### Task brief
In the material, swap "phylum" for "division" throughout the lines between the one holding "common name: Ebony spleenwort" and the one holding "common name: Forster's tern", inclusive, and give only those lines back with nothing else changed.
══ Material supplied ══
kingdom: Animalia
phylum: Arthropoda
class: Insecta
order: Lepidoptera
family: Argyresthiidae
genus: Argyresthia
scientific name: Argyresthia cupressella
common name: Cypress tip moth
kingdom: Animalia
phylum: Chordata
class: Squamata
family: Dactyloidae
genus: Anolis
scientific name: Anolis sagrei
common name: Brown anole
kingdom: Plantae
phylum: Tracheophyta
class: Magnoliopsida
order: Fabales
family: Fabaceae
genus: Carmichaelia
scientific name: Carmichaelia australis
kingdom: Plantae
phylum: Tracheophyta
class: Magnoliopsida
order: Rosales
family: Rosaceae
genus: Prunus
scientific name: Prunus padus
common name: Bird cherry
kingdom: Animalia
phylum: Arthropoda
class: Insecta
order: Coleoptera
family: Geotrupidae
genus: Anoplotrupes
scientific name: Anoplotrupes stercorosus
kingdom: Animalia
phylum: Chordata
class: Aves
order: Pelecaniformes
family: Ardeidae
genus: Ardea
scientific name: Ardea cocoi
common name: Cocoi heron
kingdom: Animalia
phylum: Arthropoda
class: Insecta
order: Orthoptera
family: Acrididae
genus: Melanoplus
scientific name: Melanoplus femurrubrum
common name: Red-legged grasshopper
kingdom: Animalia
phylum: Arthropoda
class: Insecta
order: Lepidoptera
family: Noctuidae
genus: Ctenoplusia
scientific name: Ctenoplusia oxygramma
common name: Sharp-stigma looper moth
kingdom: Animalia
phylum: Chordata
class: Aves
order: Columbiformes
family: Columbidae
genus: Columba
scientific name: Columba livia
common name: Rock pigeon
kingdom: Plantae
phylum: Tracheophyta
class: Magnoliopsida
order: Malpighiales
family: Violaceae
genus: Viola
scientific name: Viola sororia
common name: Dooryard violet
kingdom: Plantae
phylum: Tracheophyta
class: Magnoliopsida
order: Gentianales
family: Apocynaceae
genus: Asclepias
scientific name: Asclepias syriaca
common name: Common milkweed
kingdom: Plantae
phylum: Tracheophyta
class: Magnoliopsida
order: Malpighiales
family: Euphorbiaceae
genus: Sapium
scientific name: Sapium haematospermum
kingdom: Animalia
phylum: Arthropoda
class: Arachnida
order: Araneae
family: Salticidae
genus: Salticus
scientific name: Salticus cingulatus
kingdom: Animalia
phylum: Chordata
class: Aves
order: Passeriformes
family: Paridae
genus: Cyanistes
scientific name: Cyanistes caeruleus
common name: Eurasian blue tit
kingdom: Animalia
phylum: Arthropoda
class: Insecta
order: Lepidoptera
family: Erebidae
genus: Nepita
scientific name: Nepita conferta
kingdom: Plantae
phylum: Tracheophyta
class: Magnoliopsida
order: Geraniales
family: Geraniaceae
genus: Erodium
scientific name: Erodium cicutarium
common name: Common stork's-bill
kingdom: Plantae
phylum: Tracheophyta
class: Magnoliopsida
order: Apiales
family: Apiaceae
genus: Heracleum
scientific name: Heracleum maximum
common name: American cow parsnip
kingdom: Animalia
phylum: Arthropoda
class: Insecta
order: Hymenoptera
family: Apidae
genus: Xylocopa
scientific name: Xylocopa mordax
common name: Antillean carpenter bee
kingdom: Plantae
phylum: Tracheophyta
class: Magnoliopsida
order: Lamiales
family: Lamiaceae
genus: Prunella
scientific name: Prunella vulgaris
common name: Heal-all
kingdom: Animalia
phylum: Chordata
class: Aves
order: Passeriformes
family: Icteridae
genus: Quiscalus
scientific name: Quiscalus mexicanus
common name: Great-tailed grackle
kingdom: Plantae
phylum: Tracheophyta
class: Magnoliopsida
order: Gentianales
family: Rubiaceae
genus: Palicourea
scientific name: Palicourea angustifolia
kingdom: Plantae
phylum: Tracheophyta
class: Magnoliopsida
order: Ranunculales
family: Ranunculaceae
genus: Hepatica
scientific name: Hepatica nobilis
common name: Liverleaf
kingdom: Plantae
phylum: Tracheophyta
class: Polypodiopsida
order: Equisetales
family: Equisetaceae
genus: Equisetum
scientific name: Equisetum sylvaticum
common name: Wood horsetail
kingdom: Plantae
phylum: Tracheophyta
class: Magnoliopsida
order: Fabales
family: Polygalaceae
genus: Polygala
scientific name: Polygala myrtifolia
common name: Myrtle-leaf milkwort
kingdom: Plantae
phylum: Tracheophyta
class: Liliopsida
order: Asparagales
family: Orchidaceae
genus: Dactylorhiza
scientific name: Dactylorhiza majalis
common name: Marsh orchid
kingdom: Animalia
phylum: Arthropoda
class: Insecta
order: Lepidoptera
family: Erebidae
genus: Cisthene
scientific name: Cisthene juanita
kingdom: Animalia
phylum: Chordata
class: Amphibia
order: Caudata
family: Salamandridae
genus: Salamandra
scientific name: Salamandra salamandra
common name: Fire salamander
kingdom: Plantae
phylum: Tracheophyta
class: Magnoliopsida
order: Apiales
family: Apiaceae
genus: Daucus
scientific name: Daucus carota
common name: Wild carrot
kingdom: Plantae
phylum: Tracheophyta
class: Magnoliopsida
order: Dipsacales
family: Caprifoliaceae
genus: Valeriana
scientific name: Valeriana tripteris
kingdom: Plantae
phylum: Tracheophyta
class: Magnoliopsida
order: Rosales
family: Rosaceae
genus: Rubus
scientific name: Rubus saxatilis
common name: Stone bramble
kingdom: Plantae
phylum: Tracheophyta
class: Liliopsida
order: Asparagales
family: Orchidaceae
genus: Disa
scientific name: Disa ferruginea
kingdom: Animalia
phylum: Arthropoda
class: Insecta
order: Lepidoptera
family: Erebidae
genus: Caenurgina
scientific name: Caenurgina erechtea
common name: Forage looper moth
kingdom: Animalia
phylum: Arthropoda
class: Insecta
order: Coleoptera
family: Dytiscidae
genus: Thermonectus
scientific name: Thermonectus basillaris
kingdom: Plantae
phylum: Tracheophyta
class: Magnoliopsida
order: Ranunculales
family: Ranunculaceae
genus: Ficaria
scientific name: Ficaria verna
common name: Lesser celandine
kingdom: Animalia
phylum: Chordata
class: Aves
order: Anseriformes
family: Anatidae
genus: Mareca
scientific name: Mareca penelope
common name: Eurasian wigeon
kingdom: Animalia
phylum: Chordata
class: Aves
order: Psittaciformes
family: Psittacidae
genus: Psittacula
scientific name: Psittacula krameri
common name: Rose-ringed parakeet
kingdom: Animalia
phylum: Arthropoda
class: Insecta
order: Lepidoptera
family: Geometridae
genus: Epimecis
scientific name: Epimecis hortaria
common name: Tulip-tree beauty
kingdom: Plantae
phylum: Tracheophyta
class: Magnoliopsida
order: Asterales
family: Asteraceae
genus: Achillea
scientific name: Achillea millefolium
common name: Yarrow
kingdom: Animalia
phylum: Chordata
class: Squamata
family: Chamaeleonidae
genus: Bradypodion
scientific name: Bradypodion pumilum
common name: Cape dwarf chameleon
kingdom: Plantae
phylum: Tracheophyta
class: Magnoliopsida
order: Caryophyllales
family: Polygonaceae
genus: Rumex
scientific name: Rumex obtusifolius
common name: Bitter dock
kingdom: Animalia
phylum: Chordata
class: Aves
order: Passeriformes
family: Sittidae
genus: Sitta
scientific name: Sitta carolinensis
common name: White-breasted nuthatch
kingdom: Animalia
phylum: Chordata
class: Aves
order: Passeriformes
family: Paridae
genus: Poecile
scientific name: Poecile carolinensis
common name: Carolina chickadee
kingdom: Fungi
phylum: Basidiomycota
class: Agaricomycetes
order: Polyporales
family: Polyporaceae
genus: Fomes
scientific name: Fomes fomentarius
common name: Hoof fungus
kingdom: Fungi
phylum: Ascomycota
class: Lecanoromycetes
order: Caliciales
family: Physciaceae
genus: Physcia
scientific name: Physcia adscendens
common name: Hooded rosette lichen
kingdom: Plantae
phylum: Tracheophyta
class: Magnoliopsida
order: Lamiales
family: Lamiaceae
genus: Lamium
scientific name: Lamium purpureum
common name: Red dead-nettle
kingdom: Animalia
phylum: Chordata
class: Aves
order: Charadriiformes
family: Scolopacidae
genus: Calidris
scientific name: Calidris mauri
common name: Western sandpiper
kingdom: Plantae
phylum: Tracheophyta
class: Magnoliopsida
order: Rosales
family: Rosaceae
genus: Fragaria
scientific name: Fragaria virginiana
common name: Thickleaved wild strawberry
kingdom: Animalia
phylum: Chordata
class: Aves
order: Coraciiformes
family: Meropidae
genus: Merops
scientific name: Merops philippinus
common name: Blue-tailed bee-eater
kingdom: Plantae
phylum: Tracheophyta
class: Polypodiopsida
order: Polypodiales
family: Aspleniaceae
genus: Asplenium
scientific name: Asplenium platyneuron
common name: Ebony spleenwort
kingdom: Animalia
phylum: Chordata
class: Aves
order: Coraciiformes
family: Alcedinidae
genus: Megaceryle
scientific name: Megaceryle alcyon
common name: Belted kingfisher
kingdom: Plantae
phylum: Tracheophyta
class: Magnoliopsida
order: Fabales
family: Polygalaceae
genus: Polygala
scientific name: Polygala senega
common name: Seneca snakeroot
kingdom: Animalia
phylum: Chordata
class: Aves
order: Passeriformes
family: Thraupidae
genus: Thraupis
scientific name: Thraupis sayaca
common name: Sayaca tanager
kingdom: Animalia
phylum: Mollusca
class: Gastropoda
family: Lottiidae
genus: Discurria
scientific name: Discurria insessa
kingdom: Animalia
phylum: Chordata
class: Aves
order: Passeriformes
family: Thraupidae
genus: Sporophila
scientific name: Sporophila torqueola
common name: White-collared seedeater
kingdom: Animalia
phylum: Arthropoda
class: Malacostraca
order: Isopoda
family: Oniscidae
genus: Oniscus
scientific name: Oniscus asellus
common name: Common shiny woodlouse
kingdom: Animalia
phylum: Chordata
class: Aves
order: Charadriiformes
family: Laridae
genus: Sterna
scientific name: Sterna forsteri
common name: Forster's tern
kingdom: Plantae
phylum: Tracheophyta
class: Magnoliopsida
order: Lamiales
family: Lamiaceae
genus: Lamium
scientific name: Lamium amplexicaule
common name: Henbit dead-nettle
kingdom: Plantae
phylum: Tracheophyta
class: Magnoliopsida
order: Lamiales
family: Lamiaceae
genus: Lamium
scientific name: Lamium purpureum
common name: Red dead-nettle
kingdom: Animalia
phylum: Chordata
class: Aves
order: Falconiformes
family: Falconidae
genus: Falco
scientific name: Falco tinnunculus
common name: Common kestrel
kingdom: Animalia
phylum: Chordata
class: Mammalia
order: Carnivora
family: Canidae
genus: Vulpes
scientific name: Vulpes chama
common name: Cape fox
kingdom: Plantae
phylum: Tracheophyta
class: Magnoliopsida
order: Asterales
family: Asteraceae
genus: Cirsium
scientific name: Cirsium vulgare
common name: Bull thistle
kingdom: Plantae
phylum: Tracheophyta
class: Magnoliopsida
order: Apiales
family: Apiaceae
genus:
═══
### Solution to the exercise
common name: Ebony spleenwort
kingdom: Animalia
division: Chordata
class: Aves
order: Coraciiformes
family: Alcedinidae
genus: Megaceryle
scientific name: Megaceryle alcyon
common name: Belted kingfisher
kingdom: Plantae
division: Tracheophyta
class: Magnoliopsida
order: Fabales
family: Polygalaceae
genus: Polygala
scientific name: Polygala senega
common name: Seneca snakeroot
kingdom: Animalia
division: Chordata
class: Aves
order: Passeriformes
family: Thraupidae
genus: Thraupis
scientific name: Thraupis sayaca
common name: Sayaca tanager
kingdom: Animalia
division: Mollusca
class: Gastropoda
family: Lottiidae
genus: Discurria
scientific name: Discurria insessa
kingdom: Animalia
division: Chordata
class: Aves
order: Passeriformes
family: Thraupidae
genus: Sporophila
scientific name: Sporophila torqueola
common name: White-collared seedeater
kingdom: Animalia
division: Arthropoda
class: Malacostraca
order: Isopoda
family: Oniscidae
genus: Oniscus
scientific name: Oniscus asellus
common name: Common shiny woodlouse
kingdom: Animalia
division: Chordata
class: Aves
order: Charadriiformes
family: Laridae
genus: Sterna
scientific name: Sterna forsteri
common name: Forster's tern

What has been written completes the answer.